Le Monde – Donald Trump attribuisce la morte di Alex Pretti a Minneapolis alla “resistenza deliberata” dei democratici
https://www.lemonde.fr/international/article/2026/01/26/donald-trump-attribue-la-mort-d-alex-pretti-a-minneapolis-a-la-resistance-deliberee-des-democrates_6664227_3210.html
di AcadiaNo5063
13 commenti
Imaginez alors le bain de sang si les démocrates faisaient effectivement quelque chose.
“Regarde ce que tu me fais faire”
*Avec la voix du fils illégitime de Judge Dredd et Robocop*: La documentation de la violence constitue de la violence terroriste. *The killings will continue until morale improves and the documentation of killings ceases.*
Est ce que quelqu’un a vu barack Obama à l’heure à laquelle la mort a eu lieu ? Je dis ça je dis rien mais c’est louche.
Donald trump se réjouit de la mort d’un américain
Ce narvalo détruit la paix dans son pays et voudrait un prix Nobel de la paix dans le monde.
c’est juste le meme du gar qui tire sur l’autre dans le fauteuil et qui dit “pourquoi un tel ferait ça”

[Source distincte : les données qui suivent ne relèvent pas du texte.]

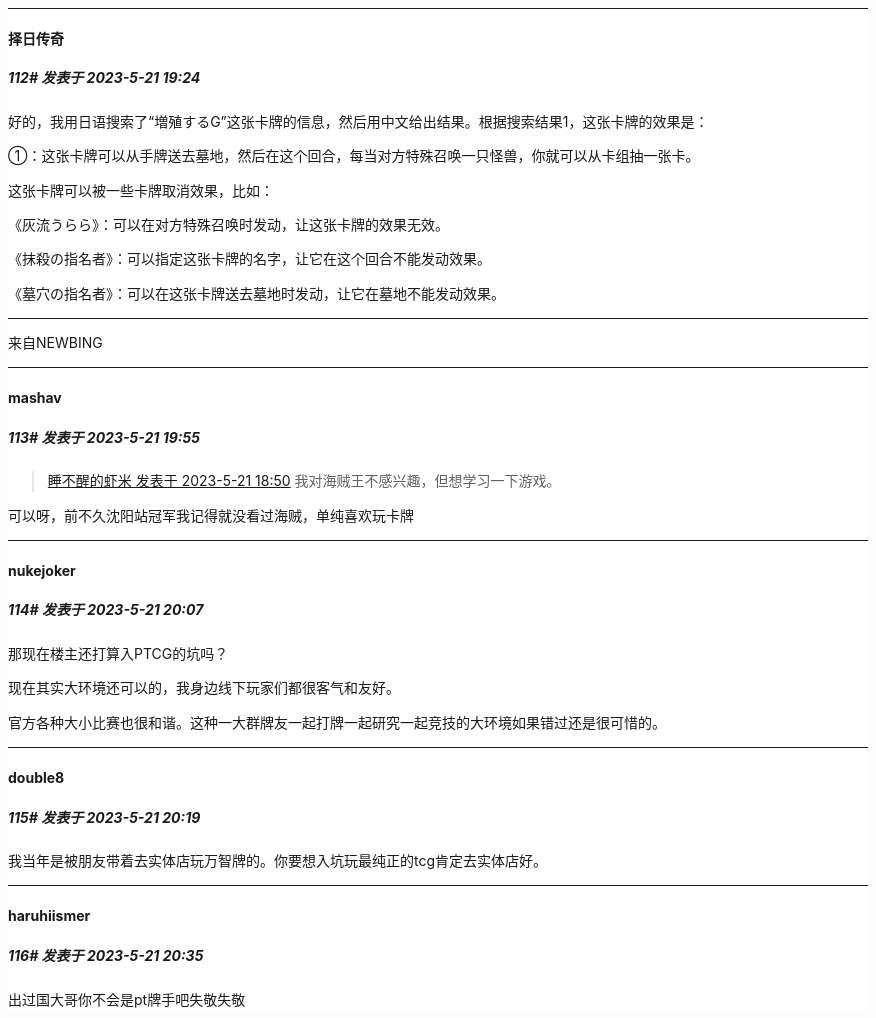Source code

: *****

####  择日传奇  
##### 112#       发表于 2023-5-21 19:24

好的，我用日语搜索了“増殖するG”这张卡牌的信息，然后用中文给出结果。根据搜索结果1，这张卡牌的效果是：

①：这张卡牌可以从手牌送去墓地，然后在这个回合，每当对方特殊召唤一只怪兽，你就可以从卡组抽一张卡。

这张卡牌可以被一些卡牌取消效果，比如：

《灰流うらら》：可以在对方特殊召唤时发动，让这张卡牌的效果无效。

《抹殺の指名者》：可以指定这张卡牌的名字，让它在这个回合不能发动效果。

《墓穴の指名者》：可以在这张卡牌送去墓地时发动，让它在墓地不能发动效果。

---------------

来自NEWBING


*****

####  mashav  
##### 113#       发表于 2023-5-21 19:55

<blockquote><a href="httphttps://bbs.saraba1st.com/2b/forum.php?mod=redirect&amp;goto=findpost&amp;pid=60933732&amp;ptid=2135169" target="_blank">睡不醒的虾米 发表于 2023-5-21 18:50</a>
我对海贼王不感兴趣，但想学习一下游戏。</blockquote>
可以呀，前不久沈阳站冠军我记得就没看过海贼，单纯喜欢玩卡牌


*****

####  nukejoker  
##### 114#       发表于 2023-5-21 20:07

那现在楼主还打算入PTCG的坑吗？

现在其实大环境还可以的，我身边线下玩家们都很客气和友好。

官方各种大小比赛也很和谐。这种一大群牌友一起打牌一起研究一起竞技的大环境如果错过还是很可惜的。


*****

####  double8  
##### 115#       发表于 2023-5-21 20:19

我当年是被朋友带着去实体店玩万智牌的。你要想入坑玩最纯正的tcg肯定去实体店好。


*****

####  haruhiismer  
##### 116#       发表于 2023-5-21 20:35

出过国大哥你不会是pt牌手吧失敬失敬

Biensur. Trump déteste la démocratie
Quand Trump se représente en roi, en empereur-dieu totalitaire, en sith, qu’il accepte en rigolant l’appellation “fasciste”, lui et son entourage sont complètement sérieux, bien que sardoniques. Ils ne le reprennent pas parce que “de toutes façon, la gauche appelle tout le monde nazis” ou parce que “on est tous le fasciste de quelqu’un”, ça, ils n’y ont jamais cru. Ils s’identifient réellement à ces forces brutales, égoïstes, irrationnelles et cruelles. Et pour eux est venu le moment de détruire les “antifas”, la “résistance”, et de régner sur un peuple complice, corrompu, terrorisé ou abêti. Chaque personne abattue sans conséquence est une marche de plus vers ce beau projet. Ils ne veulent pas la guerre civile, ils la font.
Le pays est en train de basculer… de sombrer.
Logique de violeur…
Il faut que le congrès américain ou je ne sais qui le destitue pour maladie mentale.
Ce type veut une guerre civile pour devenir l’empereur d’une montagne de cadavre et ne plus avoir besoin d’élection pour rester.